Free Rice Again, plus Māori.

Back in 2007, I posted about Free Rice, explaining it thus: “They give you a word with four possible definitions; pick the right one and they donate ten grains of rice to a hungry person through an aid agency.” Well, Lars (the original one) was kind and/or cruel enough to post a comment letting everyone know “This still works, and now has levels up to 60. […] The challenge is on!” I immediately got sucked back in, spending way too much time on it: I got 132 in a row right before guessing wrong on “ragi,” and I managed to get up to level 59 before leaving it alone for long enough it (mercifully) forgot who I was and wanted to start me at level 1 again, at which point I closed the tab. (One nice feature: when you guess wrong, it will give you the same word again soon enough you’ll probably remember the correct definition.) At any rate, give it a try; it’s still fun, and it still feeds people.

And in trying to find out about one of the wildly obscure words, I discovered the online Māori Dictionary, which is wonderful: you can click on a button and hear the words said aloud, and their About page says “In 2009 the sounds of all the native birds were added to the dictionary.” What a great thing to put online!

Comments

  1. Yes, the Māori Dictionary is brilliant.

    the sounds of all the native birds are a thing all over NZ. As you arrive at the airports, the sounds are played in the walkways for your arrival. You can buy greetings cards that play the sounds.

    The place (sadly) you can’t hear the native birds is in the bush: it’s mostly Silent Spring, because of the human-imported rodents/mammals.

  2. Lars (the original one) says

    Not that I would wish anybody to get sucked into anything more, but there are now lots of categories that you can test yourself in. But they have much fewer than the 60 levels of English vocab.

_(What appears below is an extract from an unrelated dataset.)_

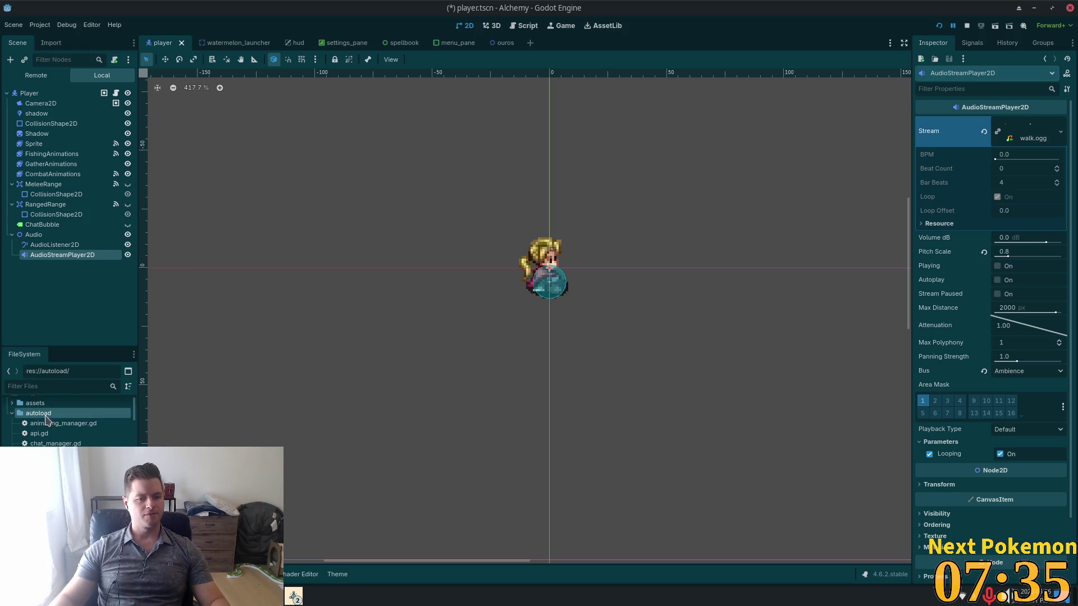
Create a new script sound_effect_manager.gd in the autoload folder.
right_click(46, 418)
mouse_move(152, 422)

    And in a lesson about the ways things are connected now, you can’t actually create an account on this version (FreeRice v2) because the CaptCha v1 service is no longer supported. (You might be able to log in with Facebook, but friends don’t let friends give Zuckerberg more data than he already has). You can make an account on the new FreeRice Beta (link on the create account page) which seems to have the same categories and levels, but does not show your current level anywhere I have been able to spot it.

  3. Regrettably the site is not responsive. That is, no one has updated it to show properly in mobile devices. It looks like a computer screen in miniature.